Write out the entries below exactly, but only from the line containing "これから、今までの生き方を振り返る作業に" through the line containing "AMD Ryzen 7 9850X3D", and without the pictures.
==== Extracted data
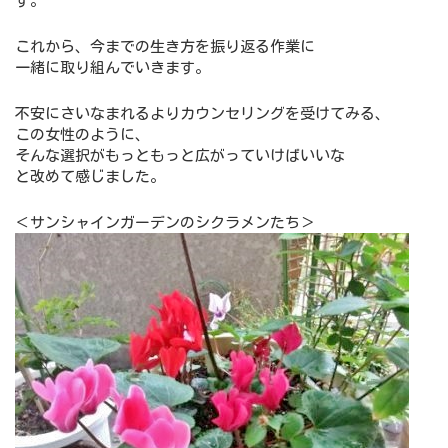
す。
これから、今までの生き方を振り返る作業に
一緒に取り組んでいきます。
不安にさいなまれるよりカウンセリングを受けてみる、
この女性のように、
そんな選択がもっともっと広がっていけばいいな
と改めて感じました。
＜サンシャインガーデンのシクラメンたち＞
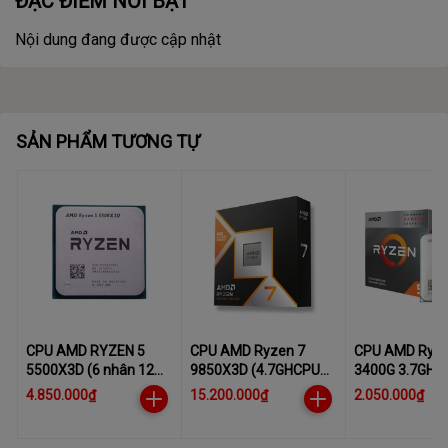
ĐẶC ĐIỂM NỔI BẬT
Nội dung đang được cập nhật
SẢN PHẨM TƯƠNG TỰ
CPU AMD RYZEN 5
CPU AMD Ryzen 7
CPU AMD Ryze
5500X3D (6 nhân 12
9850X3D (4.7GHCPU
3400G 3.7GHz 
luồng , Up to 4.2Ghz ,
AMD Ryzen 7 9850X3D
4.2GHz, 4 nhân
4.850.000₫
15.200.000₫
2.050.000₫
96 MB Cache, AM4)
(4.7GHz up to 5.6GHz |
4MB Cache, R
8 Nhân | 16 Luồng |
Vega 11, 65W 
Socket AM5) up to
AM4)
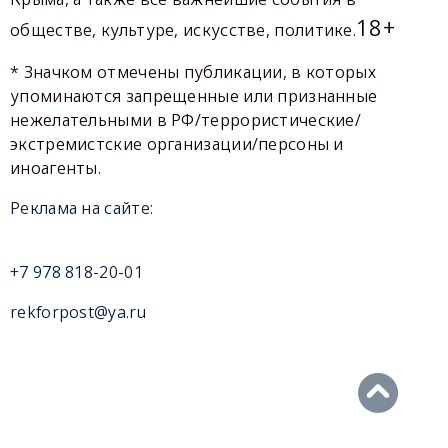
18+
обществе, культуре, искусстве, политике.
* Значком отмечены публикации, в которых
упоминаются запрещенные или признанные
нежелательными в РФ/террористические/
экстремистские организации/персоны и
иноагенты.
Реклама на сайте:
+7 978 818-20-01
rekforpost@ya.ru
========
**Task solution**
これから、今までの生き方を振り返る作業に
一緒に取り組んでいきます。
不安にさいなまれるよりカウンセリングを受けてみる、
この女性のように、
そんな選択がもっともっと広がっていけばいいな
と改めて感じました。
＜サンシャインガーデンのシクラメンたち＞
ĐẶC ĐIỂM NỔI BẬT
Nội dung đang được cập nhật
SẢN PHẨM TƯƠNG TỰ
CPU AMD RYZEN 5
CPU AMD Ryzen 7
CPU AMD Ryze
5500X3D (6 nhân 12
9850X3D (4.7GHCPU
3400G 3.7GHz 
luồng , Up to 4.2Ghz ,
AMD Ryzen 7 9850X3D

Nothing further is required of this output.